Several categories of time zone bugs appear consistently across software systems:

• Storing local time without a zone identifier. A timestamp of "2024-11-03 01:30:00" is ambiguous in the US Eastern time zone — that wall-clock time occurs twice on the day when clocks fall back from EDT to EST. Without the zone identifier or a UTC offset, you cannot know which occurrence is meant.
• Hardcoding offsets instead of zone identifiers. Code that assumes America/New_York = UTC-5 permanently will produce incorrect results for half the year. The offset changes; the identifier does not.
• Comparing local times across zones. "9 AM in London is 4 AM in New York" is true in winter but not in spring, when the US and UK transition to summer time on different dates, temporarily making the offset one hour different from its usual value.
• Not updating the tz database. Countries change their time zone rules with little notice. Operating systems and language runtimes ship tz database updates; systems that are not updated will have incorrect data for recently-changed zones.

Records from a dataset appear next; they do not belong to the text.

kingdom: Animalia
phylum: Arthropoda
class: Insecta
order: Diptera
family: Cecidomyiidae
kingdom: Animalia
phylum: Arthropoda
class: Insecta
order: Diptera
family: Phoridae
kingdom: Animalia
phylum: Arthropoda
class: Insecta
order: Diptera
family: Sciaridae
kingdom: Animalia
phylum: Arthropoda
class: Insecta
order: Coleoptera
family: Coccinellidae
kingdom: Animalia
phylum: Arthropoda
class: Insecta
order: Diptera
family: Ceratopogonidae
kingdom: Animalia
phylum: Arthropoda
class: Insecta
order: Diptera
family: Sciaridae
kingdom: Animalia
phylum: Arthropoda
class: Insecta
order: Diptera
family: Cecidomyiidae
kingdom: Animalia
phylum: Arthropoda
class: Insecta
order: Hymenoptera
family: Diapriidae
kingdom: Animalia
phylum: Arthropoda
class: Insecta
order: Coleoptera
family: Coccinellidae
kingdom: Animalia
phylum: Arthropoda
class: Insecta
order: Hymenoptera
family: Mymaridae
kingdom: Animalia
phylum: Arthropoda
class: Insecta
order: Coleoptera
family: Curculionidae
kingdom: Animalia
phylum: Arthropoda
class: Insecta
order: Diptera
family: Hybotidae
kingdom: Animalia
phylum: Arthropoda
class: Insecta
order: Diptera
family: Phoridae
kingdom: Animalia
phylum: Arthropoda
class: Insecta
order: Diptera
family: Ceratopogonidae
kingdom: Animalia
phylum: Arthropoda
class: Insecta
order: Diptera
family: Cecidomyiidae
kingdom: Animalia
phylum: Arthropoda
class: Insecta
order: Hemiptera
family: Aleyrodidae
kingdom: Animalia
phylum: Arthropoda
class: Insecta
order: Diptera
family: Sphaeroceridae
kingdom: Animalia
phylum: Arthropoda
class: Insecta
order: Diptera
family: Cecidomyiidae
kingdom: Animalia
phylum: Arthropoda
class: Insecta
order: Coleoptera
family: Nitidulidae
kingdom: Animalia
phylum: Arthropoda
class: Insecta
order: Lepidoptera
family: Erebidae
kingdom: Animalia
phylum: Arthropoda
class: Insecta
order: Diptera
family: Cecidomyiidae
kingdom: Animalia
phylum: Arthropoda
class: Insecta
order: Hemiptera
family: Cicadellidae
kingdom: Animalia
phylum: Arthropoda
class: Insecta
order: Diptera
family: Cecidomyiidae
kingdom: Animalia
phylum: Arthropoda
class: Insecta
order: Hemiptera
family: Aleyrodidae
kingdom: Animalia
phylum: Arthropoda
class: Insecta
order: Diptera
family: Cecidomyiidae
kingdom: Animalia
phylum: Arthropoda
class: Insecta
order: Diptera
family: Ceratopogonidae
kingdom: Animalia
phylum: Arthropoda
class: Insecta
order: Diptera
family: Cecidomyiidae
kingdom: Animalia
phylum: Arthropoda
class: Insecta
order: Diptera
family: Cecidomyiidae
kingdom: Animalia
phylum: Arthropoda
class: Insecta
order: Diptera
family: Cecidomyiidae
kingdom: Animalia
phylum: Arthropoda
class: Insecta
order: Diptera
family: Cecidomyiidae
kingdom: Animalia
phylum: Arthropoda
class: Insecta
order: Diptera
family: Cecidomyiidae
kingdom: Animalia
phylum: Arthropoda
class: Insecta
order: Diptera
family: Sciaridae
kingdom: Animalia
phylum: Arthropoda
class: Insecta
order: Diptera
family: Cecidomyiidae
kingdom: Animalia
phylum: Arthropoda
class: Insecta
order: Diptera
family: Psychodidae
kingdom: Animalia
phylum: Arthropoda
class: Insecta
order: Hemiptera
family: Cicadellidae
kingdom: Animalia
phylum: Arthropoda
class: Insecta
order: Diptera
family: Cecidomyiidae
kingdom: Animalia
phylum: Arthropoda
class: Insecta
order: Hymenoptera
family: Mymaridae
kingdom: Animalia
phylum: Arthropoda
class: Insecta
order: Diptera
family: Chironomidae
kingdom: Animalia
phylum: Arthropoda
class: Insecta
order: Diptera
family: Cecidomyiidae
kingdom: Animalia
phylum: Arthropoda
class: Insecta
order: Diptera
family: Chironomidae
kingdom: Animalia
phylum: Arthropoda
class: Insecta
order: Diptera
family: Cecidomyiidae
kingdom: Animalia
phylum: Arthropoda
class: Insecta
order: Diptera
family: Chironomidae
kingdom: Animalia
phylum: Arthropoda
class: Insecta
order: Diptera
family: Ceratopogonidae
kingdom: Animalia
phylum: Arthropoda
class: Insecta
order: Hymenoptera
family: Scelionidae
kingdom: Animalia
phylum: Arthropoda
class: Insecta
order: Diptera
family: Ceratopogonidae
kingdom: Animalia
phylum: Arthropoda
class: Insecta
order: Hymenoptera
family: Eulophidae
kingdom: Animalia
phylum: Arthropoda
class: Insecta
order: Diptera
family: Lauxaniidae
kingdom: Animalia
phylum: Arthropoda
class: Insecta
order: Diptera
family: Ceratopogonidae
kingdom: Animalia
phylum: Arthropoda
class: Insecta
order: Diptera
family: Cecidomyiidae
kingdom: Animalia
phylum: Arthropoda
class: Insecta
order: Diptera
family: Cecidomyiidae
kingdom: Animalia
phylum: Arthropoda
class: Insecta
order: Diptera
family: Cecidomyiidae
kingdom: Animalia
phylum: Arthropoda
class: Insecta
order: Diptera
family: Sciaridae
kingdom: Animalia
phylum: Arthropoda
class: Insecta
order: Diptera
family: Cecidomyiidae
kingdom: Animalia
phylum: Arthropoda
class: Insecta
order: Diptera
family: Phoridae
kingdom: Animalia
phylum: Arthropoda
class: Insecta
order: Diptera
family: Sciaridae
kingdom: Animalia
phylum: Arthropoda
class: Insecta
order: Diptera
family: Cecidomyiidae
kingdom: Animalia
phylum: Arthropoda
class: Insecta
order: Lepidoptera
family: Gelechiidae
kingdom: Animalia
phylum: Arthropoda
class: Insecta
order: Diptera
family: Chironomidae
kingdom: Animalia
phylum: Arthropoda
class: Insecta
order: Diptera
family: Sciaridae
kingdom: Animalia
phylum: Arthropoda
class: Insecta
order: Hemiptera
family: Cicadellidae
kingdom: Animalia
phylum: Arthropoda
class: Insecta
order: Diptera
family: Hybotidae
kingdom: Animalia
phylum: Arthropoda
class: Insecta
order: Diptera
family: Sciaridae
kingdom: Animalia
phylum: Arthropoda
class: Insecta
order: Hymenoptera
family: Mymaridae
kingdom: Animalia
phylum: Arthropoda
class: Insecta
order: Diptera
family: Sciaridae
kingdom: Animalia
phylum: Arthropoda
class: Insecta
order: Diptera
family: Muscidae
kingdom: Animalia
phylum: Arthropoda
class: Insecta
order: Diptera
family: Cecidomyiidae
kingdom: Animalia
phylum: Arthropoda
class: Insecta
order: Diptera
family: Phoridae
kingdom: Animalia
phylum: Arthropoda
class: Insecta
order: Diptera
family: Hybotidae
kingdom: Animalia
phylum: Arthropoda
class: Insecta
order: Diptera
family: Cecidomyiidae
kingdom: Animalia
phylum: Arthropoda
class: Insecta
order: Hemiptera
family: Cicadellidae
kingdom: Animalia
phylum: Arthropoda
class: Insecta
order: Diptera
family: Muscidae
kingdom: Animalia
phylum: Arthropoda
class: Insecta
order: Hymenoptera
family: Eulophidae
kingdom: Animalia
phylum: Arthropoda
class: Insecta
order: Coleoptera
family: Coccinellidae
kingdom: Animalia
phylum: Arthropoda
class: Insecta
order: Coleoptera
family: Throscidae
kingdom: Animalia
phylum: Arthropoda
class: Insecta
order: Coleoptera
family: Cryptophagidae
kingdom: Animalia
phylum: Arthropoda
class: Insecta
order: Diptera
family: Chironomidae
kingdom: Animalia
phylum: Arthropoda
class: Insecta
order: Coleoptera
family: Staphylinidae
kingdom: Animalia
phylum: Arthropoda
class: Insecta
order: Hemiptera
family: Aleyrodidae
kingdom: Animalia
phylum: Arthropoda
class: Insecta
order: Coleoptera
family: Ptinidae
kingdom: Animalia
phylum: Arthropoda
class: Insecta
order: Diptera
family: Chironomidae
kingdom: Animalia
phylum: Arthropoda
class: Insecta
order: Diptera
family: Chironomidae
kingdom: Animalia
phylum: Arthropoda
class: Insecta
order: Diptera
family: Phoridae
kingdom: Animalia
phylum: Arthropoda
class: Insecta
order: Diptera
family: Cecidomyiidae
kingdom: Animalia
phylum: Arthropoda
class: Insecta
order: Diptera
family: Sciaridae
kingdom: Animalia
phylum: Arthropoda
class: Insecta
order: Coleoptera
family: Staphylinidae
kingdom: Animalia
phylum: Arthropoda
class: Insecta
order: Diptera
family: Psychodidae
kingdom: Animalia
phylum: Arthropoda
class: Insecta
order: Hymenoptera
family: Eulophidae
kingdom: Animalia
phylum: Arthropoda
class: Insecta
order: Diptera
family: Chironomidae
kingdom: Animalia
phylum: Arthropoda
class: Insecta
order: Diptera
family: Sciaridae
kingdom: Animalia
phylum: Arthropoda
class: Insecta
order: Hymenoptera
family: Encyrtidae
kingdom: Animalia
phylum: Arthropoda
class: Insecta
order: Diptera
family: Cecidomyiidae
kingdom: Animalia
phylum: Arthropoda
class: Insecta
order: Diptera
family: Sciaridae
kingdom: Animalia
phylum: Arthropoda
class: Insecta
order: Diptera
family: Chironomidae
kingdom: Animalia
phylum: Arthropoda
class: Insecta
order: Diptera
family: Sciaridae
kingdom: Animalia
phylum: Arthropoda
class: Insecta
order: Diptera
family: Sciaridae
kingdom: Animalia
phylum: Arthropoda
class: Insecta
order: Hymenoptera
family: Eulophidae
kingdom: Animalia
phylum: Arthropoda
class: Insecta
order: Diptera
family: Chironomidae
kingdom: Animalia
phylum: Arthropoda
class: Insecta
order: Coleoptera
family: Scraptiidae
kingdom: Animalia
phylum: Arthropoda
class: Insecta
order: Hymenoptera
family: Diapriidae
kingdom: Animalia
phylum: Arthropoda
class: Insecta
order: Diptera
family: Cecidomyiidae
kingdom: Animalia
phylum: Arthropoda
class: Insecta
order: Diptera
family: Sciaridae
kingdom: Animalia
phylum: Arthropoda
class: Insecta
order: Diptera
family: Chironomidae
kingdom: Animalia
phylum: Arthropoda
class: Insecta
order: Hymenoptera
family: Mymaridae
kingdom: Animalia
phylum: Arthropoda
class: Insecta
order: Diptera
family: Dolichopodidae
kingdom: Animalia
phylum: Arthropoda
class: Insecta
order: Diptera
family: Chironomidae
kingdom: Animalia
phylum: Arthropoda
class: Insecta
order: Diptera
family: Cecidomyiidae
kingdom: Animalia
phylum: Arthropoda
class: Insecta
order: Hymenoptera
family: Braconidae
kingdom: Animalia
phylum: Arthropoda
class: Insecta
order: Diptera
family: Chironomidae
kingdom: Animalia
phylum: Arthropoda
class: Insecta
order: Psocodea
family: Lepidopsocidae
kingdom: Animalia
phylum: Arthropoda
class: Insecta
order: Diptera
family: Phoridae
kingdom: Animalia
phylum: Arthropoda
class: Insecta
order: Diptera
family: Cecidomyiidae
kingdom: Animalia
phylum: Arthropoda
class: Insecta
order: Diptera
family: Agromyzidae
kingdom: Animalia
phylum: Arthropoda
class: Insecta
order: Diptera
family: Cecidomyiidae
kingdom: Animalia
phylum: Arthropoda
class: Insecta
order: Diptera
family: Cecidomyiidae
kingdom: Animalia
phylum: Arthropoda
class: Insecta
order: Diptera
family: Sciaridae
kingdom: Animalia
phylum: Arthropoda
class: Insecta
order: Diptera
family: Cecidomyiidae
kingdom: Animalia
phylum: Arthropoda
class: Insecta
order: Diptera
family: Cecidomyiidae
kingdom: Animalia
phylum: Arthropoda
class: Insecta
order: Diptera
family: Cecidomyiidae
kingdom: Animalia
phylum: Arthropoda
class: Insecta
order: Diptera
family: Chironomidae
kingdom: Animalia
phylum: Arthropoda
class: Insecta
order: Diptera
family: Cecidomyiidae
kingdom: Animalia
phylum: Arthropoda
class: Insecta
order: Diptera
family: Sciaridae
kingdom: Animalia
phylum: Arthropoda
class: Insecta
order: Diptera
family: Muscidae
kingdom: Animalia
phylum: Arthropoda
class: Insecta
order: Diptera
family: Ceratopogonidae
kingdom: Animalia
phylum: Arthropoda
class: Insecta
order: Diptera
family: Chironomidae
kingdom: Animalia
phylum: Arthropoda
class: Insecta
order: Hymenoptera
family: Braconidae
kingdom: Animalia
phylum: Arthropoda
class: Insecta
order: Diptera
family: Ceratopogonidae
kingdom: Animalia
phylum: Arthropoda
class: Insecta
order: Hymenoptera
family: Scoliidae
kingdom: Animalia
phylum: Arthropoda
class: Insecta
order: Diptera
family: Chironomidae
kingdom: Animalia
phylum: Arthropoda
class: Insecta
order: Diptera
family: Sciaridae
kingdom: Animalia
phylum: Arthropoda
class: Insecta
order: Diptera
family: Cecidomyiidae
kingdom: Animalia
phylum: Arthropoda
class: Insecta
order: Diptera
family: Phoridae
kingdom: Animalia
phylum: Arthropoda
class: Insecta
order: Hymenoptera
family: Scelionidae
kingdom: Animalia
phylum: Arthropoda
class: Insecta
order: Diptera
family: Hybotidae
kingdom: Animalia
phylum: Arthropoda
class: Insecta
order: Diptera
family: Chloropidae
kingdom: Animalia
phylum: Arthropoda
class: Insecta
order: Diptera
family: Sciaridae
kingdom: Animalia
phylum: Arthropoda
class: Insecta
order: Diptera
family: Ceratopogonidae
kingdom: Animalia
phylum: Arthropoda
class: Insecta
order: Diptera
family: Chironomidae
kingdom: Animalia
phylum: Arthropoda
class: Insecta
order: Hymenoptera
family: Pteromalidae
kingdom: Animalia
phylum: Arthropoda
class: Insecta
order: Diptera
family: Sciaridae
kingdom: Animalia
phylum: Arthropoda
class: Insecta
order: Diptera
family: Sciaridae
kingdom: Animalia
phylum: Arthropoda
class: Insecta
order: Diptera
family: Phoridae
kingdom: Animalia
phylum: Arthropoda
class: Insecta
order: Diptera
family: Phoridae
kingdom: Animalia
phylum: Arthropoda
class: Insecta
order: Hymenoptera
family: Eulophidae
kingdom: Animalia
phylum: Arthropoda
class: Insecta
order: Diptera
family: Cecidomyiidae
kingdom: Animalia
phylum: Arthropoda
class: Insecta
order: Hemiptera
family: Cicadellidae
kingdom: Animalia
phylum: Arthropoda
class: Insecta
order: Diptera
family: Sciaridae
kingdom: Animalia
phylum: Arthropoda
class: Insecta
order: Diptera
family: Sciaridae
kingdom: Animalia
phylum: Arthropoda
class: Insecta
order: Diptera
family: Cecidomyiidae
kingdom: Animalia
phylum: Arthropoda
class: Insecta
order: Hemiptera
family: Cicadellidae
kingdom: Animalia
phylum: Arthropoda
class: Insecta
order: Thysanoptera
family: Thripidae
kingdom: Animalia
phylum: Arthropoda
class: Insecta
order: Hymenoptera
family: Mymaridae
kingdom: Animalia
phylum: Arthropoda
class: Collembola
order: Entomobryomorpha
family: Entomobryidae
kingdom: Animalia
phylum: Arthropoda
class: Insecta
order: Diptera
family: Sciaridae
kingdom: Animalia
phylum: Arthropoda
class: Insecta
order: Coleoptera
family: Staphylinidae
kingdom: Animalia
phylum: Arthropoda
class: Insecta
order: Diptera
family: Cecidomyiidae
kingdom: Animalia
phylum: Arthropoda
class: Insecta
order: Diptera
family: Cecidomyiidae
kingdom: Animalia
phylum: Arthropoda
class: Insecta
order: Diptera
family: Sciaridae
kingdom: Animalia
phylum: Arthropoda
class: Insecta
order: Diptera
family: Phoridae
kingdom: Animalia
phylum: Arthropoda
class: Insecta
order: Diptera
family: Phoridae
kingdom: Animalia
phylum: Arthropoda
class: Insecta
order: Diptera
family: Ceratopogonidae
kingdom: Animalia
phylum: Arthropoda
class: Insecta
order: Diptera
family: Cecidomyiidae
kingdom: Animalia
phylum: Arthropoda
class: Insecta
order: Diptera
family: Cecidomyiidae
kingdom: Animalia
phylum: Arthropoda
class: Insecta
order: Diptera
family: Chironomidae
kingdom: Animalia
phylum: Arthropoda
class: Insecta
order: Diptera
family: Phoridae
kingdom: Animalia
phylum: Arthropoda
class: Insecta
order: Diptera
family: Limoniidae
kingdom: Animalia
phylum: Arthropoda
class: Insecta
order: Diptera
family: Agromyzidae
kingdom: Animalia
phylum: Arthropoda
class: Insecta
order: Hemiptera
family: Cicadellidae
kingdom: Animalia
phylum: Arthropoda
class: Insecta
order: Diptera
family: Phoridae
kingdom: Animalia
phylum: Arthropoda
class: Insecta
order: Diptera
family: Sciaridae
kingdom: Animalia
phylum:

RFC 3339 and timestamp representation

RFC 3339 defines a profile of ISO 8601 for internet timestamps: 2024-11-03T01:30:00-05:00. The UTC offset is included in the representation, making the timestamp unambiguous in absolute terms. For storage and interchange, this format — or plain UTC with a Z suffix — is the correct choice. Local time without an offset is appropriate only for display, and only when the display zone is known from context.

Practical recommendations

For software that handles scheduling or cross-region communication:

• Store timestamps in UTC. Convert to local time only at the display layer.
• Store the user's IANA time zone identifier (not their current UTC offset) for any future-scheduled events.
• Use a time library that is backed by the IANA database — Java's java.time, Python's zoneinfo, JavaScript's Temporal (now in most runtimes), Rust's chrono-tz.
• Keep the tz database current on all servers. Many Linux distributions ship it as a separate package (tzdata) that can be updated independently of the OS.